I dislike this argument for the technicalities involved, including the passage
to an algebraically closed field and the use of the Nullstellensatz (at least for principal ideals). It seems
to me that \eqref{catalecticant1} should have a purely algebraic proof, using
properties of determinants. Sylvester might have had one, but I find his paper
impossible to decipher. Does anyone know such a proof?
Best Answer
Dolgachev (2012, p. 57; pdf) observes that your matrix $\left( a_{i+j-2}\right) _{1\leq i\leq n+1,\ 1\leq j\leq n+1}$ (with determinant $\operatorname{Cat} f$) is the matrix of a symmetric bilinear form $\Omega_{\,f}$ on $\smash{\operatorname{Sym}^n(\mathbf k^{2})}$ in a certain basis, then states as obvious that $f\mapsto\Omega_{\,f}$ is a $\smash{\operatorname{GL}(\mathbf k^2)}$-equivariant map $$ \operatorname{Sym}^{2n}(\mathbf k^{2})^*\to\operatorname{Sym}^2(\operatorname{Sym}^n(\mathbf k^{2}))^*, $$ making the first representation a direct summand in the second. (The latter’s full decomposition is in Fulton-Harris, Exercises 6.16, 11.31, 15.45.) That should help...

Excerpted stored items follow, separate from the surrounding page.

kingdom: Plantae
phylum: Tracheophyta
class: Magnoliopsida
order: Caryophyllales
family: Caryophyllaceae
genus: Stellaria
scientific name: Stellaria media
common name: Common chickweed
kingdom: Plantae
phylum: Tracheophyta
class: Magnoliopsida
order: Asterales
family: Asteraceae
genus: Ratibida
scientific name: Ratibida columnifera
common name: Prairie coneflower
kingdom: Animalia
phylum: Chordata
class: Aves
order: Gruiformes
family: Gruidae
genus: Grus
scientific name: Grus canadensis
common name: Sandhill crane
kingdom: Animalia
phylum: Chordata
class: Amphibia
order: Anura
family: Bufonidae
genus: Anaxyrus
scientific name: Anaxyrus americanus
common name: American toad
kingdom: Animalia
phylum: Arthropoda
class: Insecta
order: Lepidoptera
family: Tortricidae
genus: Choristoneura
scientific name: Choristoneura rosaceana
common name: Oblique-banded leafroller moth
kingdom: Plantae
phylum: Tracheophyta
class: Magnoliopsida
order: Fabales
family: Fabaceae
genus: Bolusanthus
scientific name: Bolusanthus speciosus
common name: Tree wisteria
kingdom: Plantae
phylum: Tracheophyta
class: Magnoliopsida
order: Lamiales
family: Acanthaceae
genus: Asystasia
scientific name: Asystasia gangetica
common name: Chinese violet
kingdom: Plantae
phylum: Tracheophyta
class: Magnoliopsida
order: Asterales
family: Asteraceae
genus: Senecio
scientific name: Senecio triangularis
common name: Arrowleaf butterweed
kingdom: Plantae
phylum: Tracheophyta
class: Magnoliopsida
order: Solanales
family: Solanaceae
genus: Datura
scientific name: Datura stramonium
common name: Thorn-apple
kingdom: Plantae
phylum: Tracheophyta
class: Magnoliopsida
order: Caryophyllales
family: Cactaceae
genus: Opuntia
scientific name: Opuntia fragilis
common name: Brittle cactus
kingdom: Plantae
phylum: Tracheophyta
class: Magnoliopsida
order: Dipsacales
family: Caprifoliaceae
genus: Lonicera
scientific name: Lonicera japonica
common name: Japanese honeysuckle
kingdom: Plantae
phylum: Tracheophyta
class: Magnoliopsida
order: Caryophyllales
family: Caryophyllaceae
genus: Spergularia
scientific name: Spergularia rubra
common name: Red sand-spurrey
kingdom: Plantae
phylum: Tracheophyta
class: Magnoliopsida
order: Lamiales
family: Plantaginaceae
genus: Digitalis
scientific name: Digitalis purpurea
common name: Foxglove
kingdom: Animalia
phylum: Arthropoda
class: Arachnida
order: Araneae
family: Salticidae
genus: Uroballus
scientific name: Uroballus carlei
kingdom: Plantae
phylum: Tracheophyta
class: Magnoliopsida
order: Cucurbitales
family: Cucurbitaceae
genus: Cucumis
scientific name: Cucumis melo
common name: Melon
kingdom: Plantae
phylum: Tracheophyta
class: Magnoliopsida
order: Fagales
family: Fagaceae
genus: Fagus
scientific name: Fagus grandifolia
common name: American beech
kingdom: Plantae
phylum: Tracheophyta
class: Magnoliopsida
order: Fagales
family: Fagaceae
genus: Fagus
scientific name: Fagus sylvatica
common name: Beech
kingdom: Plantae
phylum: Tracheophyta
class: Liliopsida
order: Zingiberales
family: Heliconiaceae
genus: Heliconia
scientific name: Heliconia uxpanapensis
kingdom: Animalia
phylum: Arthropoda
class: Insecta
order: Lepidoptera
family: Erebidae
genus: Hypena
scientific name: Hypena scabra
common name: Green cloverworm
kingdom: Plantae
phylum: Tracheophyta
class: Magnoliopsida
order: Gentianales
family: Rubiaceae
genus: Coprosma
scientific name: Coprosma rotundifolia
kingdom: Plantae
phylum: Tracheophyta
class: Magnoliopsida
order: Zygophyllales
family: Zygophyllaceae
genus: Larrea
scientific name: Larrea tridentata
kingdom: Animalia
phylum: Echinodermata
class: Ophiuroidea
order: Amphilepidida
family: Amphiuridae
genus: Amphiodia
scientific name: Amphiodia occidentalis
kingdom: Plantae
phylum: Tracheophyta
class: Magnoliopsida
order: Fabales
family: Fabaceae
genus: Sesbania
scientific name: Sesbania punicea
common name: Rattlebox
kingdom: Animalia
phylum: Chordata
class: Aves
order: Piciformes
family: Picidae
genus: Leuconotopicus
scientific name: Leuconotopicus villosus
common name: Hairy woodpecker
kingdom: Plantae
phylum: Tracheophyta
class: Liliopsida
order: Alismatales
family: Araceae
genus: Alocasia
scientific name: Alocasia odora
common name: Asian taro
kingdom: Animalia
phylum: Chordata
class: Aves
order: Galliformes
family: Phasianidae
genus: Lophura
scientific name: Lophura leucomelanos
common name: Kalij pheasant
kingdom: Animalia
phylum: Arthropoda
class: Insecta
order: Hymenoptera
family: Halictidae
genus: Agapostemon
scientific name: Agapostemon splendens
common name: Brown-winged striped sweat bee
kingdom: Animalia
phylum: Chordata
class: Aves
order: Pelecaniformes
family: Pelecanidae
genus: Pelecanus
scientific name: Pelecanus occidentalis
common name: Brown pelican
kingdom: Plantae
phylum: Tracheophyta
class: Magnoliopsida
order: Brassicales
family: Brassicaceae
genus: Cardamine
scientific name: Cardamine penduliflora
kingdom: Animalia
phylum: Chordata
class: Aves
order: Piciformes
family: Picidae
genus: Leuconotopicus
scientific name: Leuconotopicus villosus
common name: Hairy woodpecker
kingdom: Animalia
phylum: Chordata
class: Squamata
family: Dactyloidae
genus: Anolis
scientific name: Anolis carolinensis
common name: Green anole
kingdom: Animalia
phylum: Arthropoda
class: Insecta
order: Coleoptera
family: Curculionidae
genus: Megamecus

Edit: Here is a detailed proof. Write $\mathcal F_n=\operatorname{Sym}^n(\mathbf k^{2})^*$. Functoriality gives us morphisms $$ \begin{array}{ccccc} \operatorname{End}(\mathbf k^2) & \overset{\operatorname{Sym}^{n*}}\longrightarrow & \operatorname{End}(\mathcal F_n) & \overset{\operatorname{Sym}^2}\longrightarrow & \operatorname{End}(\operatorname{Sym}^2(\mathcal F_n))\\ A & \longmapsto & B_n & \longmapsto & C_n \end{array} $$ which satisfy $\det(B_n)= \det(A)^{n(n+1)/2}$ and $C_n(\Omega)=\Omega({}^tB_n\,\cdot,{}^tB_n\,\cdot)=B_n\,\Omega\, {}^tB_n$ if we regard quadratic forms as symmetric matrices; ${}^t$ is transposition $\operatorname{End}(V^*)\leftrightarrow\operatorname{End}(V)$. Thus, $$ \det(C_n(\Omega))=\det(B_n)^2\det(\Omega)=\det(A)^{n(n+1)}\det(\Omega). $$ So your $(1)$ will indeed follow from the claimed equivariance of $\smash{f\mapsto\Omega_f}$. To see the latter, note that (viewing as you do members of $\mathcal{F}_{2n}$ as functions of $\smash{(\begin{smallmatrix}x\\y\end{smallmatrix})}$) Dolgachev’s definition can be written $$ \Omega_{\,f}(\xi,\eta):=\tilde f(\xi\eta), \quad\text{where}\quad \tilde f=\tfrac1{(2n)!}\mathrm D^{2n}f(0) $$ (polar form of $f$) and $\xi\eta\in\operatorname{Sym}^{2n}(\mathbf k^2)$ is the product of $\xi,\eta\in\operatorname{Sym}^n(\mathbf k^2)$. So equivariance boils down to the chain rule $\mathrm D^{2n}(\,f\circ {}^t\!A)(0) = \mathrm D^{2n}f(0)\circ{}^tB_{2n}$ (e.g. Abraham et al. (1988, Ex. 2.3E)): $$ \Omega_{\,f\circ\, {}^tA}(\xi,\eta) = (\,\tilde f\circ{}^tB_{2n})(\xi\eta) = \tilde f({}^tB_n\xi\,{}^tB_n\eta) =C_n(\Omega_{\,f})(\xi,\eta). $$ Remark: Defining coefficients $a_i$ of $f$ as you do, and writing $e_1=(\begin{smallmatrix}1\\0\end{smallmatrix})$, $e_2=(\begin{smallmatrix}0\\1\end{smallmatrix})$, the elementary relation $ \mathrm D^{2n}(x^iy^{\,j})(0)(e_1^ke_2^l)=(\partial_x^{\,k}\partial_y^{\,l})(x^iy^{\,j})=i!j!\delta_{ik}\delta_{jl} $ whenever $i+j=k+l=2n$, readily implies that the matrix of $\Omega_f$ indeed has $i,j$-th entry $ \Omega_f(e_1^{\,n-i}e_2^{\,i},e_1^{\,n-j}e_2^{\,j})=a_{i+j}$ $(i, j = 0,\dots,n). $ Note also that parts of this are already in Reznick (1992, 1.19, 1.24, 1.30, 1.31), (1996, 2.12).